◆ Exercise inputs
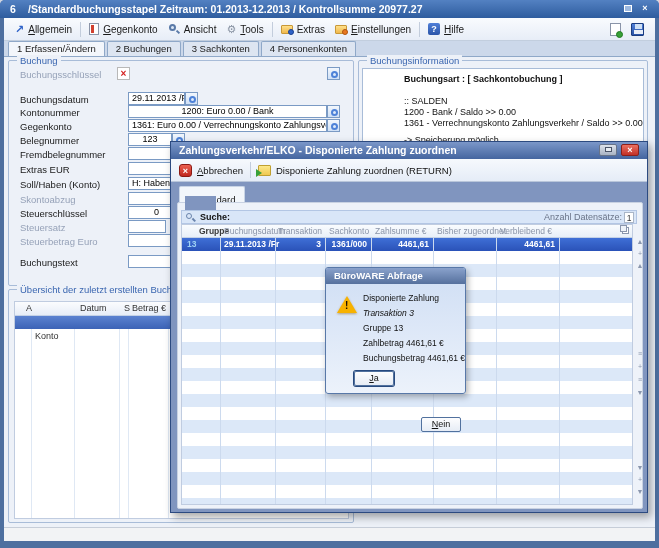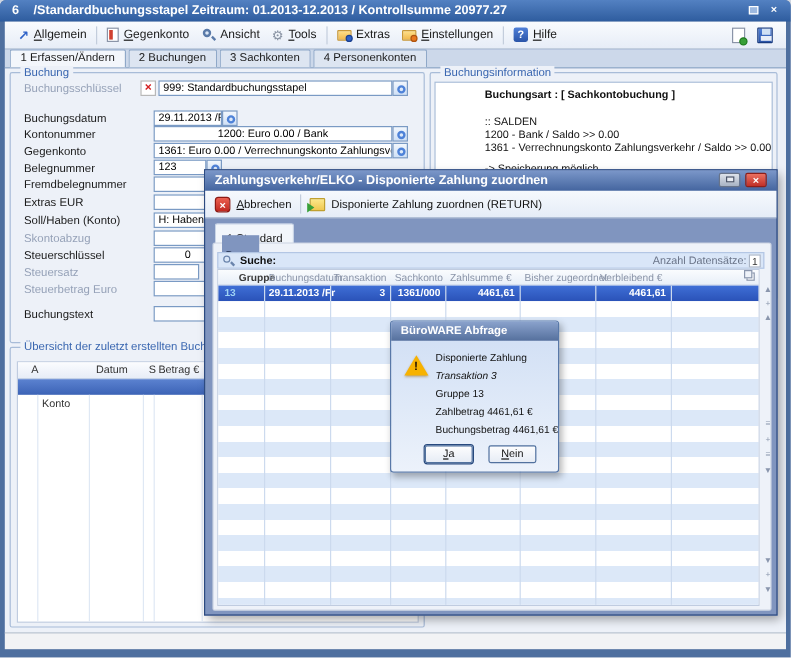--- a/index.html
+++ b/index.html
@@ -61,21 +61,21 @@
   .content { left:4px; top:57px; width:651px; height:470px; background:#edf1f8; }
   .statusbar { left:4px; top:527px; width:651px; height:14px; background:#f2f3f5; border-top:1px solid #c6cdd8; }
 
   .group { position:absolute; border:1px solid #a8bcd8; border-radius:2px; }
   .glabel { position:absolute; top:-6px; left:8px; font-size:9.5px; color:#3a66b0; background:#edf1f8; padding:0 3px; white-space:nowrap; }
 
   .flabel { position:absolute; font-size:9.5px; color:#1a1a1a; white-space:nowrap; }
   .flabel.dis { color:#96a2b8; }
   .inp { position:absolute; height:13px; background:#fff; border:1px solid #7a9ac4;
     font-size:9px; line-height:11px; padding:0 3px; color:#000; white-space:nowrap; overflow:hidden; }
-  .inp.center { text-align:center; } .inp.right { text-align:left; }
+  .inp.center { text-align:center; } .inp.right { text-align:center; }
   .cbtn { position:absolute; width:13px; height:13px; background:linear-gradient(#f2f7fd,#cfe0f6); border:1px solid #7a9ac4; cursor:default; }
   .cbtn::after { content:""; position:absolute; left:3px; top:3px; width:3px; height:3px; border:2px solid #4e82d8; border-radius:50%; }
   .clrbtn { position:absolute; width:13px; height:13px; background:#fff; border:1px solid #b8b8b8;
     color:#d42020; font-weight:bold; font-size:10px; text-align:center; line-height:11px; cursor:default; }
 
   
   .infobox { position:absolute; background:#fff; border:1px solid #a8bcd8; }
   .iline { position:absolute; left:8px; font-size:9px; color:#111; white-space:nowrap;padding-left:33px; }
   .iline.b { font-weight:bold; }
 
@@ -234,21 +234,20 @@
   </div>
 
   <div class="abs content"></div>
   <div class="abs statusbar"></div>
 
   <div class="group" style="left:8px;top:60px;width:346px;height:226px;">
     <span class="glabel">Buchung</span>
   </div>
   <span class="abs flabel dis" style="left:20px;top:69px;">Buchungsschlüssel</span>
   <span class="abs clrbtn" style="left:117px;top:67px;">×</span>
-  <span class="abs inp" style="left:132px;top:67px;width:195px;">999: Standardbuchungsstapel</span>
   <span class="abs cbtn" style="left:327px;top:67px;"></span>
 
   <span class="abs flabel" style="left:20px;top:94px;">Buchungsdatum</span>
   <span class="abs inp" style="left:128px;top:92px;width:57px;">29.11.2013 /Fr</span>
   <span class="abs cbtn" style="left:185px;top:92px;"></span>
 
   <span class="abs flabel" style="left:20px;top:107px;">Kontonummer</span>
   <span class="abs inp center" style="left:128px;top:105px;width:199px;">1200: Euro 0.00 / Bank</span>
   <span class="abs cbtn" style="left:327px;top:105px;"></span>
 
@@ -401,18 +400,18 @@
         <b>!</b>
       </span>
     <span class="mline" style="top:25px;">Disponierte Zahlung</span>
     <span class="mline" style="top:40px;font-style:italic;">Transaktion 3</span>
     <span class="mline" style="top:55px;">Gruppe 13</span>
     <span class="mline" style="top:70px;">Zahlbetrag 4461,61 €</span>
     <span class="mline" style="top:85px;">Buchungsbetrag 4461,61 €</span>
     <span class="mbtn default" style="left:28px;">
         <span>Ja</span>
       </span>
-    <span class="mbtn" style="left:81px;">
+    <span class="mbtn" style="left:95px;margin-top:46px;">
         <span>Nein</span>
       </span>
   </div>
 
 </div>
 
 </body></html>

◆ Exercise objective
Give back the listing word for word, minus its images.

◆ Response area
--- a/index.html
+++ b/index.html
@@ -61,21 +61,21 @@
   .content { left:4px; top:57px; width:651px; height:470px; background:#edf1f8; }
   .statusbar { left:4px; top:527px; width:651px; height:14px; background:#f2f3f5; border-top:1px solid #c6cdd8; }
 
   .group { position:absolute; border:1px solid #a8bcd8; border-radius:2px; }
   .glabel { position:absolute; top:-6px; left:8px; font-size:9.5px; color:#3a66b0; background:#edf1f8; padding:0 3px; white-space:nowrap; }
 
   .flabel { position:absolute; font-size:9.5px; color:#1a1a1a; white-space:nowrap; }
   .flabel.dis { color:#96a2b8; }
   .inp { position:absolute; height:13px; background:#fff; border:1px solid #7a9ac4;
     font-size:9px; line-height:11px; padding:0 3px; color:#000; white-space:nowrap; overflow:hidden; }
-  .inp.center { text-align:center; } .inp.right { text-align:left; }
+  .inp.center { text-align:center; } .inp.right { text-align:center; }
   .cbtn { position:absolute; width:13px; height:13px; background:linear-gradient(#f2f7fd,#cfe0f6); border:1px solid #7a9ac4; cursor:default; }
   .cbtn::after { content:""; position:absolute; left:3px; top:3px; width:3px; height:3px; border:2px solid #4e82d8; border-radius:50%; }
   .clrbtn { position:absolute; width:13px; height:13px; background:#fff; border:1px solid #b8b8b8;
     color:#d42020; font-weight:bold; font-size:10px; text-align:center; line-height:11px; cursor:default; }
 
   
   .infobox { position:absolute; background:#fff; border:1px solid #a8bcd8; }
   .iline { position:absolute; left:8px; font-size:9px; color:#111; white-space:nowrap;padding-left:33px; }
   .iline.b { font-weight:bold; }
 
@@ -234,21 +234,20 @@
   </div>
 
   <div class="abs content"></div>
   <div class="abs statusbar"></div>
 
   <div class="group" style="left:8px;top:60px;width:346px;height:226px;">
     <span class="glabel">Buchung</span>
   </div>
   <span class="abs flabel dis" style="left:20px;top:69px;">Buchungsschlüssel</span>
   <span class="abs clrbtn" style="left:117px;top:67px;">×</span>
-  <span class="abs inp" style="left:132px;top:67px;width:195px;">999: Standardbuchungsstapel</span>
   <span class="abs cbtn" style="left:327px;top:67px;"></span>
 
   <span class="abs flabel" style="left:20px;top:94px;">Buchungsdatum</span>
   <span class="abs inp" style="left:128px;top:92px;width:57px;">29.11.2013 /Fr</span>
   <span class="abs cbtn" style="left:185px;top:92px;"></span>
 
   <span class="abs flabel" style="left:20px;top:107px;">Kontonummer</span>
   <span class="abs inp center" style="left:128px;top:105px;width:199px;">1200: Euro 0.00 / Bank</span>
   <span class="abs cbtn" style="left:327px;top:105px;"></span>
 
@@ -401,18 +400,18 @@
         <b>!</b>
       </span>
     <span class="mline" style="top:25px;">Disponierte Zahlung</span>
     <span class="mline" style="top:40px;font-style:italic;">Transaktion 3</span>
     <span class="mline" style="top:55px;">Gruppe 13</span>
     <span class="mline" style="top:70px;">Zahlbetrag 4461,61 €</span>
     <span class="mline" style="top:85px;">Buchungsbetrag 4461,61 €</span>
     <span class="mbtn default" style="left:28px;">
         <span>Ja</span>
       </span>
-    <span class="mbtn" style="left:81px;">
+    <span class="mbtn" style="left:95px;margin-top:46px;">
         <span>Nein</span>
       </span>
   </div>
 
 </div>
 
 </body></html>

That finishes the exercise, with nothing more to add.